TEXT PROVIDED:
_ _ _ _ _ _ _
Overcomplicating is never of help
The prime objective of oral advocacy should be to provide the tribunal with the information it needs to determine the substantive issues for determination in the arbitration. This may include the background to the dispute, the key issues on which the parties disagree and why, guiding the arbitrators through the relevant documents and evidence that support each party’s case, and why the remedies sought are relevant and appropriate in the circumstances of the case.
Overcomplicating the dispute or focusing on the personal angst between the parties is never of help to a tribunal. Excessive use of adjectives, adverbs and general exaggeration of the adverse parties’ alleged performance, actions and arguments will not assist the merits of the case.– Julian Lew QC, Twenty Essex Chambers
PowerPoint presentations and examples
As has already been explained, examples and illustrations can be powerful tools for helping you to make an impression. They can be used during the opening submissions, as part of a PowerPoint presentation, or as stand-alone posters; and they can resurface during the hearing, for example in the examination of witnesses.
_ _ _ _ _ _ _
DATASET EXCERPTS:

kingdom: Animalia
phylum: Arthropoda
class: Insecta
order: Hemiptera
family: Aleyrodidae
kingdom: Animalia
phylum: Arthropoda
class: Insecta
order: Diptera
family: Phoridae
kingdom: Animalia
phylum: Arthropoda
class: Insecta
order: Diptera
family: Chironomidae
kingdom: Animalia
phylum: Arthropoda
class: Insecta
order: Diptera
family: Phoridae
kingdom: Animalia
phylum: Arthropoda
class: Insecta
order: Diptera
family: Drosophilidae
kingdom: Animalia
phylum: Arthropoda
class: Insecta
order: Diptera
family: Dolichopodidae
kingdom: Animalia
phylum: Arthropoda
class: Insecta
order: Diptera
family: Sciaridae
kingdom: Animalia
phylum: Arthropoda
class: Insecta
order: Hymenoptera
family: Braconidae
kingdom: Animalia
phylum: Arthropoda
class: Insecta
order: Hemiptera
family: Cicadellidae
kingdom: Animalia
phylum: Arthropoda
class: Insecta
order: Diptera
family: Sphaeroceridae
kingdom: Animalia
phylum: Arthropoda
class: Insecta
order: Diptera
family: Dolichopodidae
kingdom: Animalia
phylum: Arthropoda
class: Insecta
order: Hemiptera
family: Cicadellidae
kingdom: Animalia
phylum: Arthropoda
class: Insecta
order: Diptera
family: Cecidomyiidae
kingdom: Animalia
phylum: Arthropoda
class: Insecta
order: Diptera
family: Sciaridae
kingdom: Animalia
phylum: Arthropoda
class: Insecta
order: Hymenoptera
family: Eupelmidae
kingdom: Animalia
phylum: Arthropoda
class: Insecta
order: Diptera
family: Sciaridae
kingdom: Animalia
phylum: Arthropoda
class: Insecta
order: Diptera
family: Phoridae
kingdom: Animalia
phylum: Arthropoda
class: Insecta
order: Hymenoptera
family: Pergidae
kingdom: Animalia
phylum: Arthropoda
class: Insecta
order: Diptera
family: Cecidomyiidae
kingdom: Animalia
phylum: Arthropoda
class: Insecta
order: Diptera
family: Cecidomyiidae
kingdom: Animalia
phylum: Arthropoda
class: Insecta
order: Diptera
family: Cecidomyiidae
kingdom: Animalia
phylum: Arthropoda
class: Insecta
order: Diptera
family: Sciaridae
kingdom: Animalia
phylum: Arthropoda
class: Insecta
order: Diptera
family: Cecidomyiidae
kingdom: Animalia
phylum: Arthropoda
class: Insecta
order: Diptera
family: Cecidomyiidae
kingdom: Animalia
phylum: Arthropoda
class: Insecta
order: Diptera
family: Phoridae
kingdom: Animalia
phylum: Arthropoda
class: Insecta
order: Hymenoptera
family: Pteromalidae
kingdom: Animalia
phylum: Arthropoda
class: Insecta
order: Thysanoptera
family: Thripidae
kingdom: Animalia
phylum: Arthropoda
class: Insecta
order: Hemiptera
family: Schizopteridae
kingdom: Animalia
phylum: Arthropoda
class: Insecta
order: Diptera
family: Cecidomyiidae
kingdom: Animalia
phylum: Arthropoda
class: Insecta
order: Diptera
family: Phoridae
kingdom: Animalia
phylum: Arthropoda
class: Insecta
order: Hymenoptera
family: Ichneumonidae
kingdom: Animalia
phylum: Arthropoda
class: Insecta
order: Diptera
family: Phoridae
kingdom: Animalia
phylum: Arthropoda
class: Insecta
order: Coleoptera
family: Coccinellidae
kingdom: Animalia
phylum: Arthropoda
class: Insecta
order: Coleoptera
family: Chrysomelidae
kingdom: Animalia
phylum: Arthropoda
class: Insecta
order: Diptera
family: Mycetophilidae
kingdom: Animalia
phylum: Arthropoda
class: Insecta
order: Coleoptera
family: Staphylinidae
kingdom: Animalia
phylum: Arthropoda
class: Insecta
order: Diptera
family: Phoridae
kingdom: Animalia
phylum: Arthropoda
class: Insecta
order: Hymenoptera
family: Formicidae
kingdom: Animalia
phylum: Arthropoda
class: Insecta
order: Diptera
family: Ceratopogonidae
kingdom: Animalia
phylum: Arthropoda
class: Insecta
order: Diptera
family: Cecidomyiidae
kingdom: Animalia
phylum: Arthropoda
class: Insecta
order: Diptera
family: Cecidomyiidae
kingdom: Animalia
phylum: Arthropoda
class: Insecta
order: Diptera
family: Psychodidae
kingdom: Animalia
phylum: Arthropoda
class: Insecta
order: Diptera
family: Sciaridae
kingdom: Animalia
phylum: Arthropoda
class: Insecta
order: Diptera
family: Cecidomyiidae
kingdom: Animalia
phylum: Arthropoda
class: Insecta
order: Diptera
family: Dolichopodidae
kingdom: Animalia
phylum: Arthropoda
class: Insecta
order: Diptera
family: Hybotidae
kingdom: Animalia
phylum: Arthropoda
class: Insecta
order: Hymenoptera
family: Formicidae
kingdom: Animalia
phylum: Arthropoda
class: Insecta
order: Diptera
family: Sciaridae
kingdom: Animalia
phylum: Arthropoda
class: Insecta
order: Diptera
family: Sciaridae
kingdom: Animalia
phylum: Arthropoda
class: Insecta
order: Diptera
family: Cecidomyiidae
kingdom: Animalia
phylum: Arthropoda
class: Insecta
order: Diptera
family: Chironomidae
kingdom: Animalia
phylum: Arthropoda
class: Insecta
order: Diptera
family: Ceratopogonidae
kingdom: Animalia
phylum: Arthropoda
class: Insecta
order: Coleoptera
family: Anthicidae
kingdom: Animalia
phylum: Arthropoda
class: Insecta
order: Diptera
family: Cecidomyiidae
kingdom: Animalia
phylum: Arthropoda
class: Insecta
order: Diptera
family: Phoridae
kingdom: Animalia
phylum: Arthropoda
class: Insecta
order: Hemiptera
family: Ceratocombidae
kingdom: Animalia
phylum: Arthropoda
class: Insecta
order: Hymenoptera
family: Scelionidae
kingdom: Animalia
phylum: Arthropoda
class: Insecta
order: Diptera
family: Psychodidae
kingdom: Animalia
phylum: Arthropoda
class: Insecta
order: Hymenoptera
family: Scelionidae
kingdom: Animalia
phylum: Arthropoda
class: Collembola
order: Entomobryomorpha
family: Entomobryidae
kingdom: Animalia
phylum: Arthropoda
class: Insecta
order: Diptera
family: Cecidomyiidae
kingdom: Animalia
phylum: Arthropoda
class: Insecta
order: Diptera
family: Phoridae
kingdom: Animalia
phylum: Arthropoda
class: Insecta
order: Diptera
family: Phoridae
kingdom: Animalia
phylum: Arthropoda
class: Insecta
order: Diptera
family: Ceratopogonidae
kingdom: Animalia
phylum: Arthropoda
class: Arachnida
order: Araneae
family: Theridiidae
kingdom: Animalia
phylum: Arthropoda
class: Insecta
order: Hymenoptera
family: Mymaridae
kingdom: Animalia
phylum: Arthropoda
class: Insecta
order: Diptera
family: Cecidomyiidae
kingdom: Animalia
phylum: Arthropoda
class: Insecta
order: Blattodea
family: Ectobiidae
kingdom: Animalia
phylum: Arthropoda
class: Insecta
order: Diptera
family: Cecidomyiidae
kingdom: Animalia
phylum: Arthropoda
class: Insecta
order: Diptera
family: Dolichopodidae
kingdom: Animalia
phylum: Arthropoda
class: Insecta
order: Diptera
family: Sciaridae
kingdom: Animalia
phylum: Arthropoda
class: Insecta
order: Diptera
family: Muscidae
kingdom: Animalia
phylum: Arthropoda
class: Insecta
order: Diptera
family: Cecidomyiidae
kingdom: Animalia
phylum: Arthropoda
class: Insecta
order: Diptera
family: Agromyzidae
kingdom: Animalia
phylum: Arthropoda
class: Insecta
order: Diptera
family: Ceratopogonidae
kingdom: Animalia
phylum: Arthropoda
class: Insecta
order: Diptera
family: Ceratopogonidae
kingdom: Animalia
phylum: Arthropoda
_ _ _ _ _ _ _
HOW TO COMPLETE THIS TASK: From the text on oral advocacy in arbitration, list every item that the information provided to the tribunal may include. The rows play no part in this exercise.

TASK SOLUTION:
- The background to the dispute
- The key issues on which the parties disagree, and why
- Guiding the arbitrators through the relevant documents and evidence that support each party's case
- Why the remedies sought are relevant and appropriate in the circumstances of the case